Sono stati effettuati cinque arresti in flagranza differita per i disordini scoppiati prima di Genoa–Inter di domenica scorsa. Nella prima mattina di oggi la DIGOS della Questura di Genova, con il coordinamento della Procura della Repubblica e in raccordo con la Direzione Centrale della Polizia di Prevenzione, ha eseguito i provvedimenti nei confronti di soggetti appartenenti a frange ultras del tifo genoano, ritenuti responsabili delle azioni violente avvenute nelle ore precedenti la partita di Marassi. Determinante, secondo quanto riferito dalla Questura di Genova, l’incrocio di più fonti: “l’analisi delle immagini di videosorveglianza cittadina e dell’impianto sportivo”, oltre alla “documentazione prodotta dalla Polizia Scientifica”, elementi che hanno “supportato e confermato la conoscenza delle dinamiche e dei soggetti del mondo ultras” da parte degli investigatori.

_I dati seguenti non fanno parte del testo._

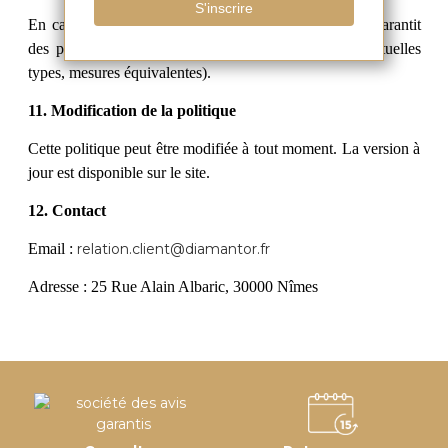
En cas de transfert de données hors UE, Diamantor garantit
des protections conformes au RGPD (clauses contractuelles
types, mesures équivalentes).
11. Modification de la politique
Cette politique peut être modifiée à tout moment. La version à
jour est disponible sur le site.
12. Contact
Email :
relation.client@diamantor.fr
Adresse : 25 Rue Alain Albaric, 30000 Nîmes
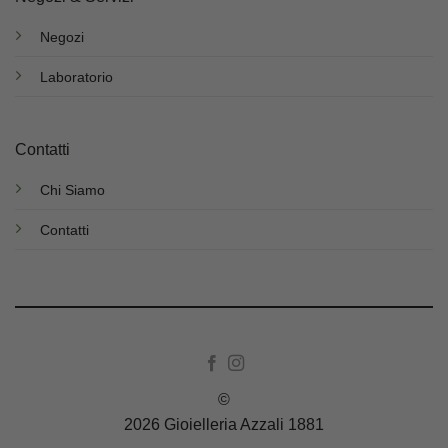
Negozi
Laboratorio
Contatti
Chi Siamo
Contatti
©
2026 Gioielleria Azzali 1881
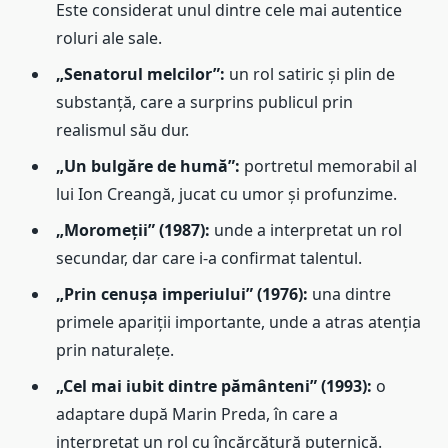
Este considerat unul dintre cele mai autentice
roluri ale sale.
„Senatorul melcilor”:
un rol satiric și plin de
substanță, care a surprins publicul prin
realismul său dur.
„Un bulgăre de humă”:
portretul memorabil al
lui Ion Creangă, jucat cu umor și profunzime.
„Moromeții” (1987):
unde a interpretat un rol
secundar, dar care i-a confirmat talentul.
„Prin cenușa imperiului” (1976):
una dintre
primele apariții importante, unde a atras atenția
prin naturalețe.
„Cel mai iubit dintre pământeni” (1993):
o
adaptare după Marin Preda, în care a
interpretat un rol cu încărcătură puternică.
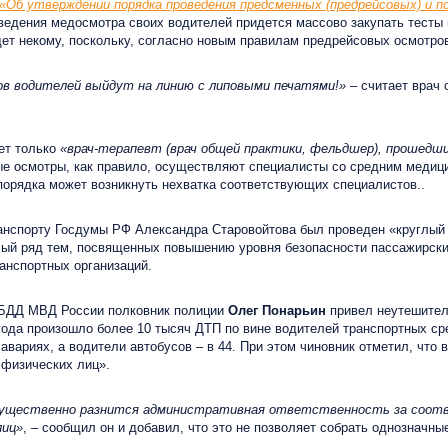
«Об утверждении порядка проведения предсменных (предрейсовых) и п
ведения медосмотра своих водителей придется массово закупать тесты н
ет некому, поскольку, согласно новым правилам предрейсовых осмотров
ов водителей выйдут на линию с липовыми печатями!»
– считает врач
ет только
«врач-терапевт (врач общей практики, фельдшер), прошедш
ые осмотры, как правило, осуществляют специалисты со средним медиц
 порядка может возникнуть нехватка соответствующих специалистов.
.
спорту Госдумы РФ Александра Старовойтова был проведен «круглый с
ый ряд тем, посвященных повышению уровня безопасности пассажирски
анспортных организаций.
БДД МВД России полковник полиции
Олег Понарьин
привел неутешитель
 года произошло более 10 тысяч ДТП по вине водителей транспортных ср
 авариях, а водители автобусов – в 44. При этом чиновник отметил, чт
 физических лиц».
нь существенно разнится административная ответственность за соот
лиц»
, – сообщил он и добавил, что это не позволяет собрать однозначны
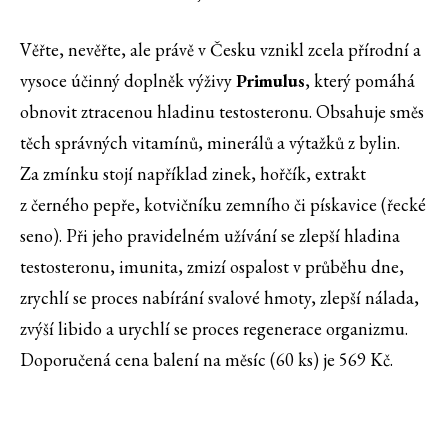
Věřte, nevěřte, ale právě v Česku vznikl zcela přírodní a
vysoce účinný doplněk výživy
Primulus
, který pomáhá
obnovit ztracenou hladinu testosteronu. Obsahuje směs
těch správných vitamínů, minerálů a výtažků z bylin.
Za zmínku stojí například zinek, hořčík, extrakt
z černého pepře, kotvičníku zemního či pískavice (řecké
seno). Při jeho pravidelném užívání se zlepší hladina
testosteronu, imunita, zmizí ospalost v průběhu dne,
zrychlí se proces nabírání svalové hmoty, zlepší nálada,
zvýší libido a urychlí se proces regenerace organizmu.
Doporučená cena balení na měsíc (60 ks) je 569 Kč.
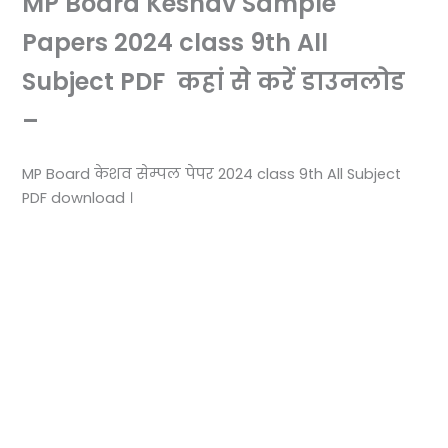
MP Board Keshav Sample
Papers 2024 class 9th All
Subject PDF कहां से करें डाउनलोड
–
MP Board केशव सेम्पल पेपर 2024 class 9th All Subject
PDF download ।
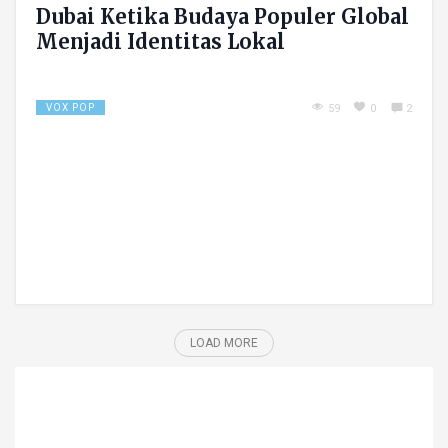
Dubai Ketika Budaya Populer Global
Menjadi Identitas Lokal
VOX POP
59
0
2
LOAD MORE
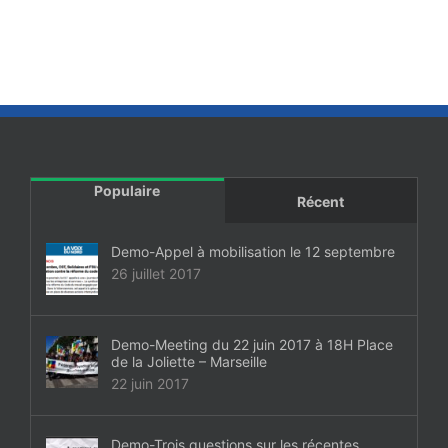
Populaire
Récent
Demo-Appel à mobilisation le 12 septembre
26 juillet 2017
Demo-Meeting du 22 juin 2017 à 18H Place
de la Joliette – Marseille
22 juin 2017
Demo-Trois questions sur les récentes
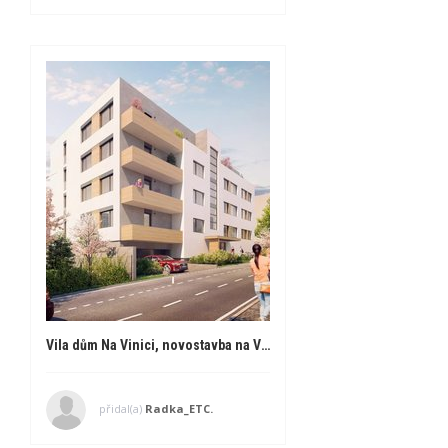
Vila dům Na Vinici, novostavba na Vinohradech z dílny PSN
přidal(a)
Radka_ETC.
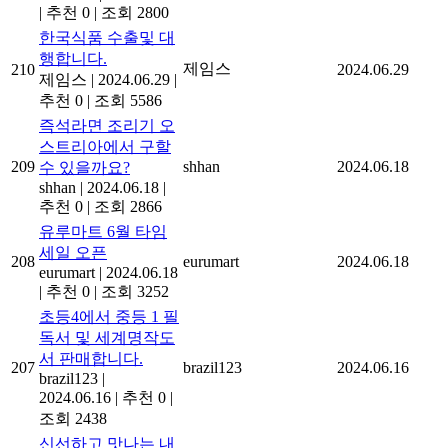
|
추천 0
|
조회 2800
한국식품 수출및 대
행합니다.
제임스
210
2024.06.29
제임스
|
2024.06.29
|
추천 0
|
조회 5586
즉석라면 조리기 오
스트리아에서 구할
209
shhan
2024.06.18
수 있을까요?
shhan
|
2024.06.18
|
추천 0
|
조회 2866
유루마트 6월 타임
세일 오픈
208
eurumart
2024.06.18
eurumart
|
2024.06.18
|
추천 0
|
조회 3252
초등4에서 중등 1 필
독서 및 세계명작도
서 판매합니다.
207
brazil123
2024.06.16
brazil123
|
2024.06.16
|
추천 0
|
조회 2438
신선하고 맛나는 내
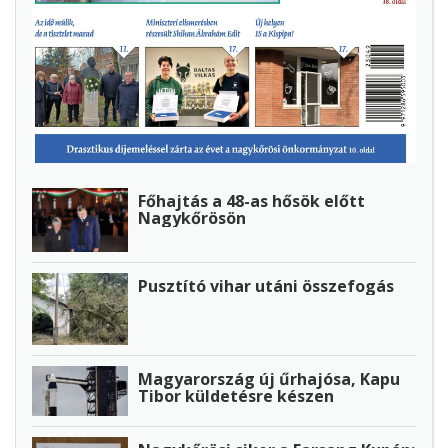
Főhajtás a 48-as hősök előtt
Nagykőrösön
Pusztító vihar utáni összefogás
Magyarország új űrhajósa, Kapu
Tibor küldetésre készen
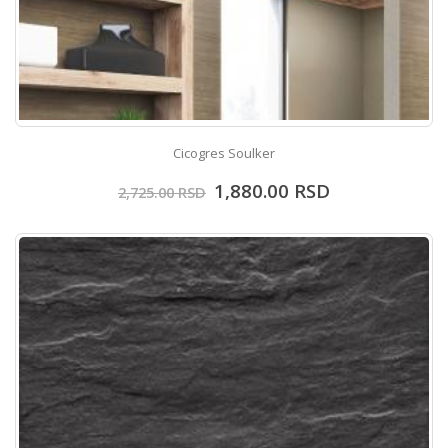
Cicogres Soulker
1,880.00
RSD
2,725.00
RSD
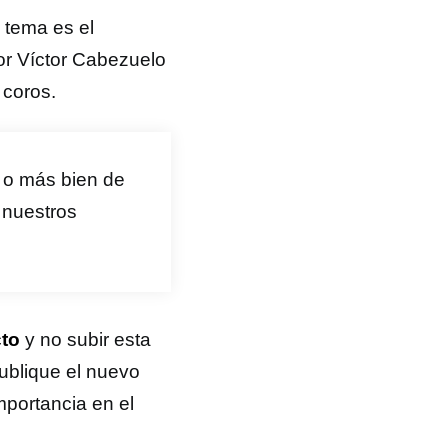
o tema es el
or Víctor Cabezuelo
 coros.
, o más bien de
 nuestros
cto
y no subir esta
ublique el nuevo
mportancia en el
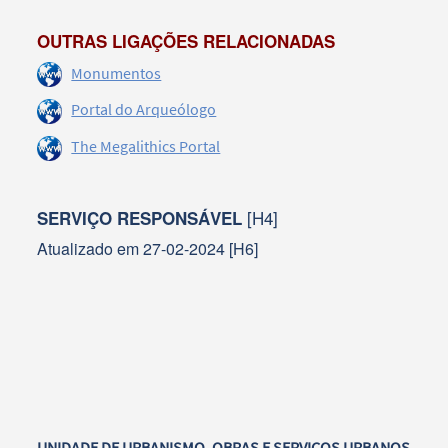
OUTRAS LIGAÇÕES RELACIONADAS
Monumentos
Portal do Arqueólogo
The Megalithics Portal
[H4]
SERVIÇO RESPONSÁVEL
Atualizado em 27-02-2024 [H6]
UNIDADE DE URBANISMO, OBRAS E SERVIÇOS URBANOS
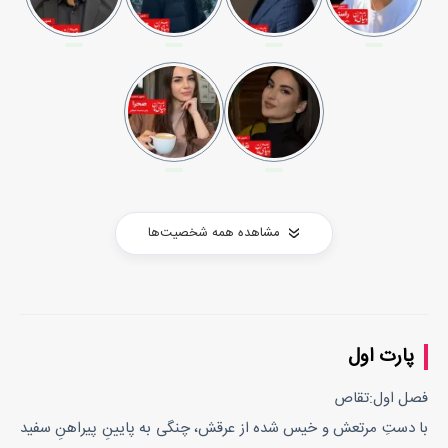
مشاهده همه شخصیت‌ها
پارت اول
فصل اول:تقاص
با دستِ مرتعش و خیس شده از عرقش، چنگی به پایینِ پیراهنِ سفید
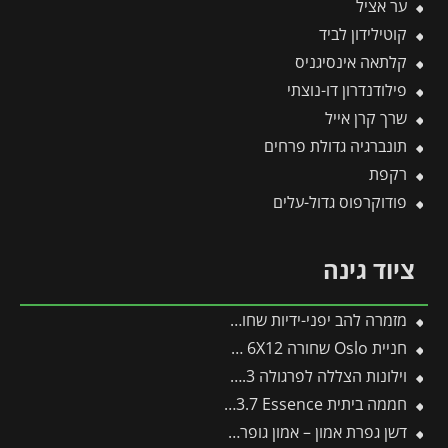
ער אציל
קוטילידון לביד
קלתאה אינסיגניס
פילודנדרון דו-נוצתי
שרך קרן אייל
תונברגיה גדולת פרחים
רקפת
פודוקרפוס גדול-עלים
ציוד גינה
מזמרה להב יפני-ידיות שחורות (205mm) קו CUT
חניית Oslo שחורה 6X12 מבית פלרם – Canopia
וילונות הצללה לפרגולה 3X7.3 מבית פלרם – Canopia
חממה ביתית 2.4X3.7 Essence מבית פלרם – Canopia
דשן גפרת אמון – אמון גופרתי – 1 ק"ג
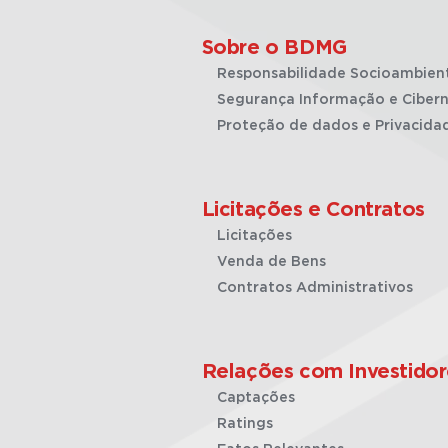
Sobre o BDMG
Responsabilidade Socioambien
Segurança Informação e Cibern
Proteção de dados e Privacida
Licitações e Contratos
Licitações
Venda de Bens
Contratos Administrativos
Relações com Investidor
Captações
Ratings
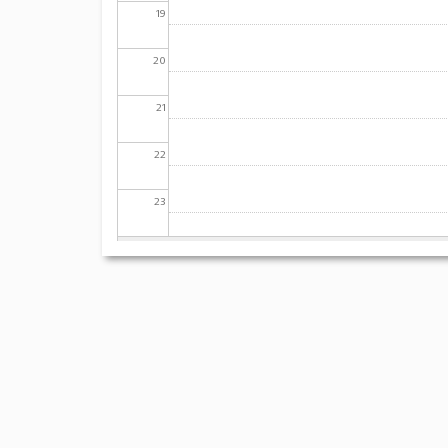
19
20
21
22
23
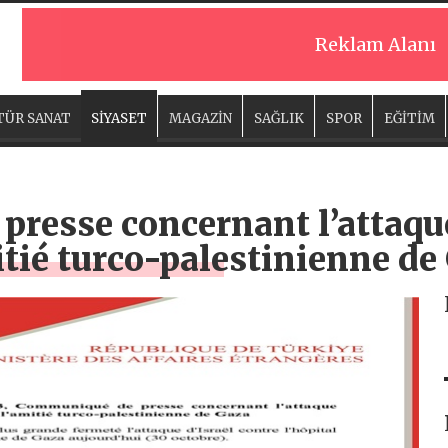
Reklam Alanı
TÜR SANAT
SİYASET
MAGAZİN
SAĞLIK
SPOR
EĞİTİM
resse concernant l’attaque
mitié turco-palestinienne de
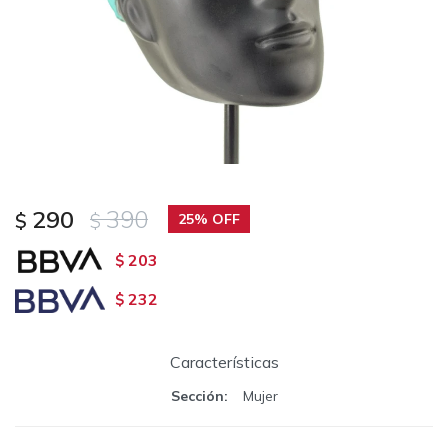
290
390
$
$
25
203
$
232
$
Características
Sección
Mujer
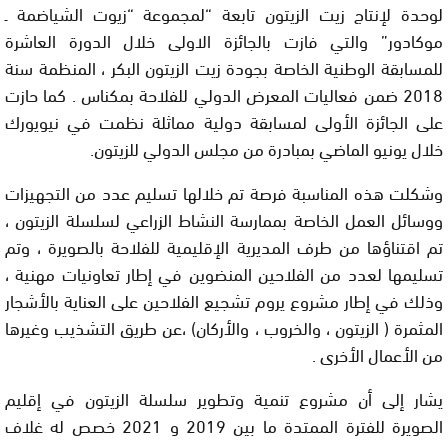
لوحدة لإنتاج زيت الزيتون تابعة “لمجموعة “زيوت الشياضمة ـ
موكادور” والتي فازت بالجائزة الاولى خلال الدورة العاشرة
للمسابقة الوطنية الخاصة بجودة زيت الزيتون البكر ، المنظمة سنة
2018 ضمن فعاليات المعرض الدولي للفلاحة بمكناس . كما حازت
على الجائزة الأولى لمسابقة دولية مماثلة نظمت في نيويورك
خلال يونيو الماضي بمبادرة من مجلس الدولي للزيتون.
وشكلت هذه المناسبة فرصة تم خلالها تسليم عدد من التجهيزات
ووسائل العمل الخاصة بممارسة النشاط الزراعي لسلسلة الزيتون ،
تم اقتناؤها من طرف المديرية الإقليمية للفلاحة بالصويرة ، وتم
تسليمها لعدد من الفلاحين المنضوين في إطار تعاونيات مهنية ،
وذلك في إطار مشروع يروم تشجيع الفلاحين على العناية بالأشجار
المثمرة ( الزيتون ، والخروب ، والأركان) ،عن طريق التشذيب وغيرها
من الأعمال الأخرى .
يشار إلى أن مشروع تنمية وتطوير سلسلة الزيتون في إقليم
الصويرة للفترة الممتدة ما بين 2019 و 2021 خصص له غلاف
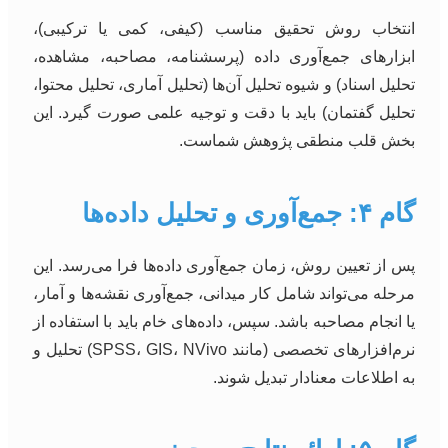
انتخاب روش تحقیق مناسب (کیفی، کمی یا ترکیبی)،
ابزارهای جمع‌آوری داده (پرسشنامه، مصاحبه، مشاهده،
تحلیل اسناد) و شیوه تحلیل آن‌ها (تحلیل آماری، تحلیل محتوا،
تحلیل گفتمان) باید با دقت و توجیه علمی صورت گیرد. این
بخش قلب منطقی پژوهش شماست.
گام ۴: جمع‌آوری و تحلیل داده‌ها
پس از تعیین روش، زمان جمع‌آوری داده‌ها فرا می‌رسد. این
مرحله می‌تواند شامل کار میدانی، جمع‌آوری نقشه‌ها و آمار،
یا انجام مصاحبه باشد. سپس، داده‌های خام باید با استفاده از
نرم‌افزارهای تخصصی (مانند SPSS، GIS، NVivo) تحلیل و
به اطلاعات معنادار تبدیل شوند.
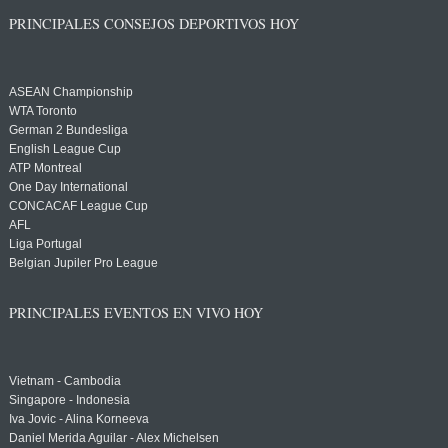
PRINCIPALES CONSEJOS DEPORTIVOS HOY
ASEAN Championship
WTA Toronto
German 2 Bundesliga
English League Cup
ATP Montreal
One Day International
CONCACAF League Cup
AFL
Liga Portugal
Belgian Jupiler Pro League
PRINCIPALES EVENTOS EN VIVO HOY
Vietnam - Cambodia
Singapore - Indonesia
Iva Jovic - Alina Korneeva
Daniel Merida Aguilar - Alex Michelsen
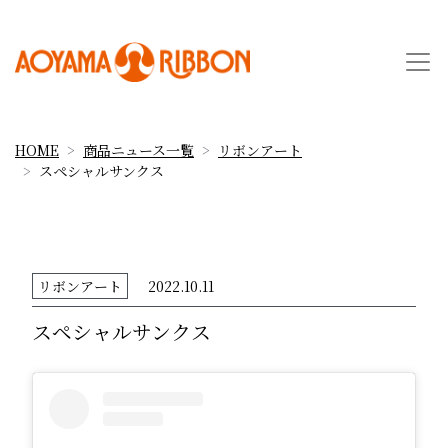
HOME
商品ニュース一覧
リボンアート
スペシャルサンクス
リボンアート
2022.10.11
スペシャルサンクス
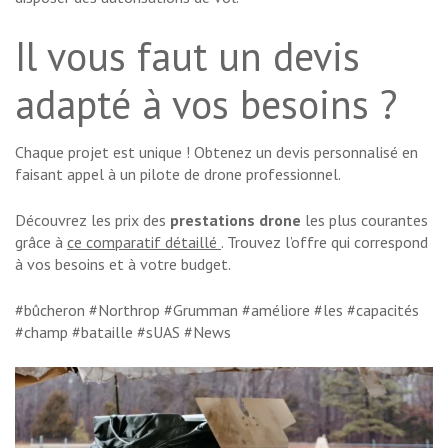
Il vous faut un devis
adapté à vos besoins ?
Chaque projet est unique ! Obtenez un devis personnalisé en
faisant appel à un pilote de drone professionnel.
Découvrez les prix des
prestations drone
les plus courantes
grâce à
ce comparatif détaillé
. Trouvez l’offre qui correspond
à vos besoins et à votre budget.
#bûcheron #Northrop #Grumman #améliore #les #capacités
#champ #bataille #sUAS #News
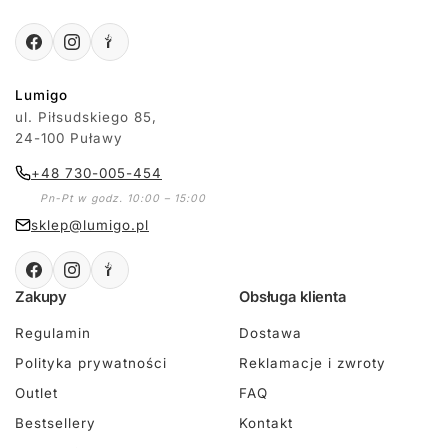
Lumigo
ul. Piłsudskiego 85,
24-100 Puławy
+48 730-005-454
Pn-Pt w godz. 10:00 – 15:00
sklep@lumigo.pl
Zakupy
Obsługa klienta
Regulamin
Dostawa
Polityka prywatności
Reklamacje i zwroty
Outlet
FAQ
Bestsellery
Kontakt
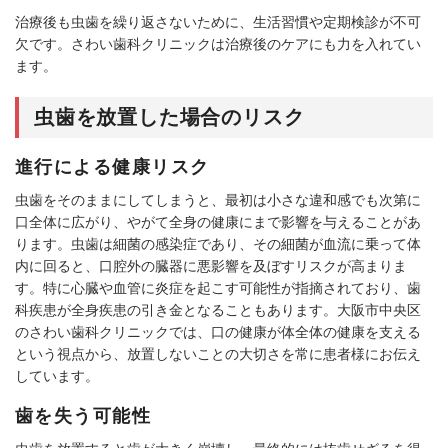
治療後も虫歯を繰り返さないために、生活習慣や定期検診が不可
欠です。さわい歯科クリニックは治療後のケアにも力を入れてい
ます。
虫歯を放置した場合のリスク
進行による健康リスク
虫歯をそのままにしてしまうと、最初は小さな違和感でも次第に
口全体に広がり、やがて全身の健康にまで影響を与えることがあ
ります。虫歯は細菌の感染症であり、その細菌が血流に乗って体
内に回ると、口腔外の臓器に悪影響を及ぼすリスクが高まりま
す。特に心臓や血管に炎症を起こす可能性が指摘されており、歯
科疾患が全身疾患の引き金となることもあります。大阪市中央区
のさわい歯科クリニックでは、口の健康が体全体の健康を支える
という視点から、放置しないことの大切さを常に患者様にお伝え
しています。
歯を失う可能性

I cinque arrestati sono tutti italiani e residenti in zona, con un’età compresa tra i 23 e i 47 anni. Uno di loro, viene specificato, “è stato in passato sottoposto a misura di sorveglianza speciale ed è attualmente gravato da avviso orale del Questore”; un altro “è attualmente gravato da un DASPO Urbano”. Gli altri risultano “a vario titolo, già noti per reati contro la persona, contro il patrimonio e contro la pubblica amministrazione”. Le accuse contestate riguardano travisamento con uso di caschi o cappucci, resistenza a pubblico ufficiale aggravata e in concorso, violazioni della normativa in materia di manifestazioni sportive e danneggiamento aggravato. In particolare, le indagini avrebbero “immortalato in modo inequivocabile” uno degli arrestati mentre “impugnava e scagliava con forza un cartello di segnaletica stradale in metallo pesante contro la Forza Pubblica”, schierata a protezione del settore ospiti e posizionata tra le due tifoserie. Gli altri quattro, invece, sarebbero stati documentati mentre “brandivano aste, bastoni e cinghie”, utilizzate per colpire gli operatori. I fermati sono stati tradotti in due carceri, a Genova ed Alessandria.